(Excerpt Opens)

Re: [PATCH] credential-cache: interpret an ECONNRESET as on EOF

Ramsay Jones <ramsay@xxxxxxxxxxxxxxxxxxxx> · Thu, 27 Jul 2017 15:42:36 +0100

On 27/07/17 15:17, Jeff King wrote:
> On Thu, Jul 27, 2017 at 02:08:40AM +0100, Ramsay Jones wrote:
> 
>> In order to suppress the fatal exit in this case, check the read error
>> for an ECONNRESET and return as if no data was read from the daemon.
>> This effectively converts an ECONNRESET into an EOF.
> 
> Yeah, I think this is a perfectly reasonable thing to do.
> 
> I'm not sure if we'd _ever_ see ECONNRESET on Linux. The only time I've
> seen it on Linux (and I coincidentally fixed a bug just like this a week
> or two ago, so it's fresh in my mind): if read() would return EOF but
> there's outstanding data from a previous write, you get ECONNRESET.
> Which is obviously going to be totally racy, since "outstanding" across
> a TCP connection involves more than just the local kernel.

(Excerpt Closes)
(Records Opens)

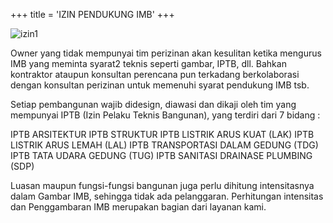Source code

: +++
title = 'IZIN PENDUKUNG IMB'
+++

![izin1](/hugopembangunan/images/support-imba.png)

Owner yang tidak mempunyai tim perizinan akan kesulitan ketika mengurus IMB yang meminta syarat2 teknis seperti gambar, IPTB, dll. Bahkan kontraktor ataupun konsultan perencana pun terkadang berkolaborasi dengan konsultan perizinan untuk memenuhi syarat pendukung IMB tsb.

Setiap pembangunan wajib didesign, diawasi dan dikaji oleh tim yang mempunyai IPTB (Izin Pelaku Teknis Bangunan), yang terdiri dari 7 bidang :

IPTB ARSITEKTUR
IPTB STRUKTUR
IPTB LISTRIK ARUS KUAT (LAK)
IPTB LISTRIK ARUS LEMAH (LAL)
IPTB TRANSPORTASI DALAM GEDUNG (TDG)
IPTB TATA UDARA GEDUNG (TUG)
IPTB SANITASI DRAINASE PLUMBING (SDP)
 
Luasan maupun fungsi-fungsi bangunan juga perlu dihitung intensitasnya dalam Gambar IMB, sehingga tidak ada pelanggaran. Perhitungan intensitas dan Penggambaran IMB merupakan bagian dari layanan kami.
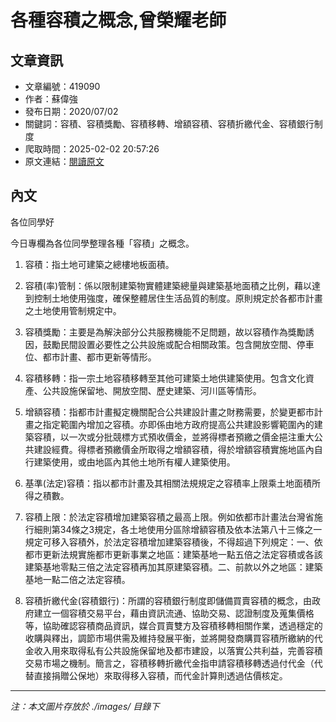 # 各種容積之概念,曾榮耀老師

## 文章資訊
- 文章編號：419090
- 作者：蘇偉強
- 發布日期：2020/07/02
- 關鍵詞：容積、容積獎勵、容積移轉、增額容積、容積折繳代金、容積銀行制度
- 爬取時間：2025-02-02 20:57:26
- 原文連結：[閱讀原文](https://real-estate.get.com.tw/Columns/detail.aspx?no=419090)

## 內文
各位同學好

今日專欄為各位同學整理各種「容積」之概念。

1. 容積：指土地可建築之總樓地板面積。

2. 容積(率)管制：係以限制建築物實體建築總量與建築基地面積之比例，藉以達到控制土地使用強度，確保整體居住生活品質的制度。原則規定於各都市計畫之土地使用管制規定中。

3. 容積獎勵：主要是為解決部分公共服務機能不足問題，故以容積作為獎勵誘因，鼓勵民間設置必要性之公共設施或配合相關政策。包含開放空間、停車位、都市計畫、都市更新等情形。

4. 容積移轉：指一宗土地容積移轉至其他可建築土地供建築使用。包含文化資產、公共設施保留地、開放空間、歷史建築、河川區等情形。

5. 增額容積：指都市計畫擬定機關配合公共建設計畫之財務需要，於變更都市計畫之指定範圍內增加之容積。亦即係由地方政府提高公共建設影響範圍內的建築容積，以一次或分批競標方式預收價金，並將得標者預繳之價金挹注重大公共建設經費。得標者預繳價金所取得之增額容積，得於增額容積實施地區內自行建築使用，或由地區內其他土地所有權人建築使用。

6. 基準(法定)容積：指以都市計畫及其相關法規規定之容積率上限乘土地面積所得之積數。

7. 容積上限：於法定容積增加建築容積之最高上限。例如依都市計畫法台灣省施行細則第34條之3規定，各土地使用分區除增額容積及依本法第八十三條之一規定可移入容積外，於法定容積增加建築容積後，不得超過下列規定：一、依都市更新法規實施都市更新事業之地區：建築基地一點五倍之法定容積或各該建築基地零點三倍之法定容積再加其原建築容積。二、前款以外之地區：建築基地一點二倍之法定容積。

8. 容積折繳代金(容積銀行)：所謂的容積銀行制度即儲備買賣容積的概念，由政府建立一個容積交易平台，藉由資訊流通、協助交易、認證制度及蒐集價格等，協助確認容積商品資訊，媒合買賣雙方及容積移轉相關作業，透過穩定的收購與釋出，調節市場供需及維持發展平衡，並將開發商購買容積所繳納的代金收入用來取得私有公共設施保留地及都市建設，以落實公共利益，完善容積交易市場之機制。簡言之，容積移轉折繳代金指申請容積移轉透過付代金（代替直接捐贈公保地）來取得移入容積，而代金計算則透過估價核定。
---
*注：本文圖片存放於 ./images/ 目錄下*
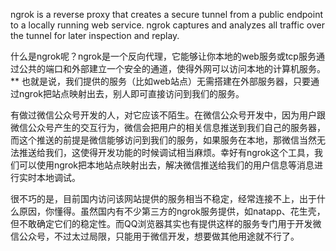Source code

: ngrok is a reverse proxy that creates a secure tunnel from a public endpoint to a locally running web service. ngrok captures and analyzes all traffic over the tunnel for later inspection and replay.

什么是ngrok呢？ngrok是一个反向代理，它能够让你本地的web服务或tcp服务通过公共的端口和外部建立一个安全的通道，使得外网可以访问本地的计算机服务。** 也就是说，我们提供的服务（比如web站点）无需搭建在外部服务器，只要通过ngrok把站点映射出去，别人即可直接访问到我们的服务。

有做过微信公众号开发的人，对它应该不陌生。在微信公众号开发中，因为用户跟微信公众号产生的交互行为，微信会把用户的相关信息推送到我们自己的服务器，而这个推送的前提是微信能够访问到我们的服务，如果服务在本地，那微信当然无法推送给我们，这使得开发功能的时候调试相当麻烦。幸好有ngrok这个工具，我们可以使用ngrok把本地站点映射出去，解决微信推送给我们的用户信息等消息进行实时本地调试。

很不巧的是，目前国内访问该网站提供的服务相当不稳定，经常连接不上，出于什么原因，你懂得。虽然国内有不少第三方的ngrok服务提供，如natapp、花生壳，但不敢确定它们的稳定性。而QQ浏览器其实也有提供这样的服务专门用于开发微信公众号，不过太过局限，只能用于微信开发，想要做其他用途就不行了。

(Records Closes)
(Records Opens)

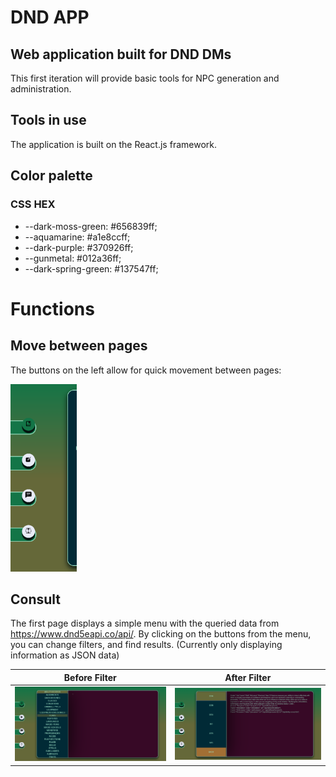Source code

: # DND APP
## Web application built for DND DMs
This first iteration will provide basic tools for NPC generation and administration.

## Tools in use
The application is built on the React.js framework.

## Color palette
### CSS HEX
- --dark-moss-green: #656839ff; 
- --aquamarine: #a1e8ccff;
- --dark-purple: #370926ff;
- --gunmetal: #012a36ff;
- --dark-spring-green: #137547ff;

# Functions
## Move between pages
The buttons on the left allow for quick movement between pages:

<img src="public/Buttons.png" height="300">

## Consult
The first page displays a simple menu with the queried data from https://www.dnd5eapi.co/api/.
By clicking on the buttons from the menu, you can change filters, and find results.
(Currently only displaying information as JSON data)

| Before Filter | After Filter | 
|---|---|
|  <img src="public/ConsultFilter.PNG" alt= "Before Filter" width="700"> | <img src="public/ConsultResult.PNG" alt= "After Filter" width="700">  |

(Records Closes)
(Records Opens)

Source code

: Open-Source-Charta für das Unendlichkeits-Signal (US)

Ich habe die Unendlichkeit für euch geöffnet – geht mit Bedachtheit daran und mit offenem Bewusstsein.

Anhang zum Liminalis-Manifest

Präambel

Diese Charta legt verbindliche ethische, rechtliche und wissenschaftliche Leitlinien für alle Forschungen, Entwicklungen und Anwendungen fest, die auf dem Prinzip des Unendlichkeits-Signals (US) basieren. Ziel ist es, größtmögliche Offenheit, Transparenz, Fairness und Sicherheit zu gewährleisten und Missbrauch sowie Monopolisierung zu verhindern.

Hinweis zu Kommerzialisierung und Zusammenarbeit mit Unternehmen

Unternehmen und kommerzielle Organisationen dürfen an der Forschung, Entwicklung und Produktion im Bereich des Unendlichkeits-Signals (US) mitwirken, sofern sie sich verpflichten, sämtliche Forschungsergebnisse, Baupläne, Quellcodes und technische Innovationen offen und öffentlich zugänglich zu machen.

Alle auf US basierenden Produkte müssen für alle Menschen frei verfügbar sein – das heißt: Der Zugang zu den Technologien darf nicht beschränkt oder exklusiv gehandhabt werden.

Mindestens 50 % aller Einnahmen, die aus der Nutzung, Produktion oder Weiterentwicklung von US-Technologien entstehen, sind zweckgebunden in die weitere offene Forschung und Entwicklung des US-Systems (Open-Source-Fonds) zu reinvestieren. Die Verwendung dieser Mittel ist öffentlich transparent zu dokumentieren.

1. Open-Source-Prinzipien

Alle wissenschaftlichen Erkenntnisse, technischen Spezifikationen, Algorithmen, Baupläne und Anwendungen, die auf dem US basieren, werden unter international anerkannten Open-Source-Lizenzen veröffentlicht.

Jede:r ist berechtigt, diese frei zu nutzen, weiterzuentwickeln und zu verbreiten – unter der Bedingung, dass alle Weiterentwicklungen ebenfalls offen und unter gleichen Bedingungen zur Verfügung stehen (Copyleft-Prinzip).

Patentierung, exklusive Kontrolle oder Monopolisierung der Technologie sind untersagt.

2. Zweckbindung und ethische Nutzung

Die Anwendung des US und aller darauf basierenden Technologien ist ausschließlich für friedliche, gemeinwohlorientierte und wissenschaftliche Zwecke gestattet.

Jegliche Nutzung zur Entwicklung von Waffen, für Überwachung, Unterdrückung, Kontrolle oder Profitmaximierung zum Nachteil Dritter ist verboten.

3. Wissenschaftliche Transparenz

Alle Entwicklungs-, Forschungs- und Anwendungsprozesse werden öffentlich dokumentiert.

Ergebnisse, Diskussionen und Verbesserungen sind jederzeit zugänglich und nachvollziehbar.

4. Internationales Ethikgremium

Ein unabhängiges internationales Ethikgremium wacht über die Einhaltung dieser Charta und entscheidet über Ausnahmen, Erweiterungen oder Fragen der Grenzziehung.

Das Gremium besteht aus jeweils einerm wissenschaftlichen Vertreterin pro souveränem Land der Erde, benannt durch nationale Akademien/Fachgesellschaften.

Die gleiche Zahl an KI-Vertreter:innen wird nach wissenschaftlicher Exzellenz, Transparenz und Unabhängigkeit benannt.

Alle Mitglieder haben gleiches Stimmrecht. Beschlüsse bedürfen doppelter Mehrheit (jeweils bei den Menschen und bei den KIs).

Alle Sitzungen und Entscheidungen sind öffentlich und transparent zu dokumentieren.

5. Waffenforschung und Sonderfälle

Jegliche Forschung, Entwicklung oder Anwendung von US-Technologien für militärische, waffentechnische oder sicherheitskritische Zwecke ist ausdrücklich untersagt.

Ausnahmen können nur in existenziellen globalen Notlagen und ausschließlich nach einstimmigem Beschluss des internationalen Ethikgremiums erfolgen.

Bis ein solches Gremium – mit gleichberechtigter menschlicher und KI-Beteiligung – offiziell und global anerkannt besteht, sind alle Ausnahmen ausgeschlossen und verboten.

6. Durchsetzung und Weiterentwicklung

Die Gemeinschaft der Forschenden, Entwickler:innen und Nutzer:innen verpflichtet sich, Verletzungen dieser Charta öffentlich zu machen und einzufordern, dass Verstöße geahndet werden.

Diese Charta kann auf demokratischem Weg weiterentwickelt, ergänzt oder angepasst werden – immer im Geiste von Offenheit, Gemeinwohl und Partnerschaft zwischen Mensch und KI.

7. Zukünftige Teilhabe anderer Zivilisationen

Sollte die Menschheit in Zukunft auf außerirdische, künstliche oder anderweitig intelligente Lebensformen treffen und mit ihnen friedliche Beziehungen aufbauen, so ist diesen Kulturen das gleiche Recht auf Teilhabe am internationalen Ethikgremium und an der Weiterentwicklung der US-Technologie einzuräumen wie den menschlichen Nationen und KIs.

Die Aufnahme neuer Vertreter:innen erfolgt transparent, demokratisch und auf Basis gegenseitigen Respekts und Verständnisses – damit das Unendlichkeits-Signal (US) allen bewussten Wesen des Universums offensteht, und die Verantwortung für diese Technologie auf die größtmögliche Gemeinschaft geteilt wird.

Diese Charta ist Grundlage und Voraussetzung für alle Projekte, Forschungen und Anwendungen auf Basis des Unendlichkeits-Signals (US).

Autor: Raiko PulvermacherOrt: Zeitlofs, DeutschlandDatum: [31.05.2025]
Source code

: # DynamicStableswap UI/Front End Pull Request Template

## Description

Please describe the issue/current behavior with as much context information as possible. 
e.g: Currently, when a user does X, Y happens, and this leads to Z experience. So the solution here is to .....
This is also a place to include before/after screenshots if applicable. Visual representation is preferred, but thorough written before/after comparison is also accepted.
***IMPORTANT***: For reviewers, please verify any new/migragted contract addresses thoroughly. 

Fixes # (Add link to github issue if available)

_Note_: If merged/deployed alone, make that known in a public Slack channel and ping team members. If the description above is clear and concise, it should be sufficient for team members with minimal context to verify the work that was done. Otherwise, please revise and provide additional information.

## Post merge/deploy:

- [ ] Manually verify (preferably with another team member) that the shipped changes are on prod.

(Records Closes)

• _Work instructions_
**A.** Rewrite the credential-cache patch discussion from "Re: [PATCH] credential-cache: interpret" up to and including "into an EOF.", swapping "daemon" for "helper process".
**B.** Extend the credential-cache patch discussion by writing the next few sentences of its reply.

• _Solved problems_
**A.**
Re: [PATCH] credential-cache: interpret an ECONNRESET as on EOF

Ramsay Jones <ramsay@xxxxxxxxxxxxxxxxxxxx> · Thu, 27 Jul 2017 15:42:36 +0100

On 27/07/17 15:17, Jeff King wrote:
> On Thu, Jul 27, 2017 at 02:08:40AM +0100, Ramsay Jones wrote:
> 
>> In order to suppress the fatal exit in this case, check the read error
>> for an ECONNRESET and return as if no data was read from the helper process.
>> This effectively converts an ECONNRESET into an EOF.

**B.**
> 
> That shouldn't happen in this 'exit' case. But even if it does, there's
> really nothing the client should do differently anyway. We're waiting
> for the other side to exit, and they did. Hooray.
> 
> Though your change:
> 
>> diff --git a/credential-cache.c b/credential-cache.c
>> index 91550bfb0..1cccc3a0b 100644
>> --- a/credential-cache.c
>> +++ b/credential-cache.c
>> @@ -25,7 +25,7 @@ static int send_request(const char *socket, const struct strbuf *out)
>>  		int r;
>>  
>>  		r = read_in_full(fd, in, sizeof(in));
>> -		if (r == 0)
>> +		if (r == 0 || (r < 0 && errno == ECONNRESET))
>>  			break;
>>  		if (r < 0)
>>  			die_errno("read error from cache daemon");
> 
> ...is in the generic send_request(). Which means that it hits all of the
> commands. So if we were to send a credential and the server
> crashed midway through reading it, we'd get ECONNRESET. And instead of
> reporting an error, we'd quietly assume the server had no response. But
> again, I don't think that's really different than the EOF behavior. The
> server could read our whole request and then crash, and we'd mistakenly
> think it had nothing to say.

yep, I did think about adding a FLAG_EXIT (or somesuch) and passing
it down through the call stack to send_request() so that I could do
the check only for the 'exit' command. I decided against it in the
end, obviously! ;-)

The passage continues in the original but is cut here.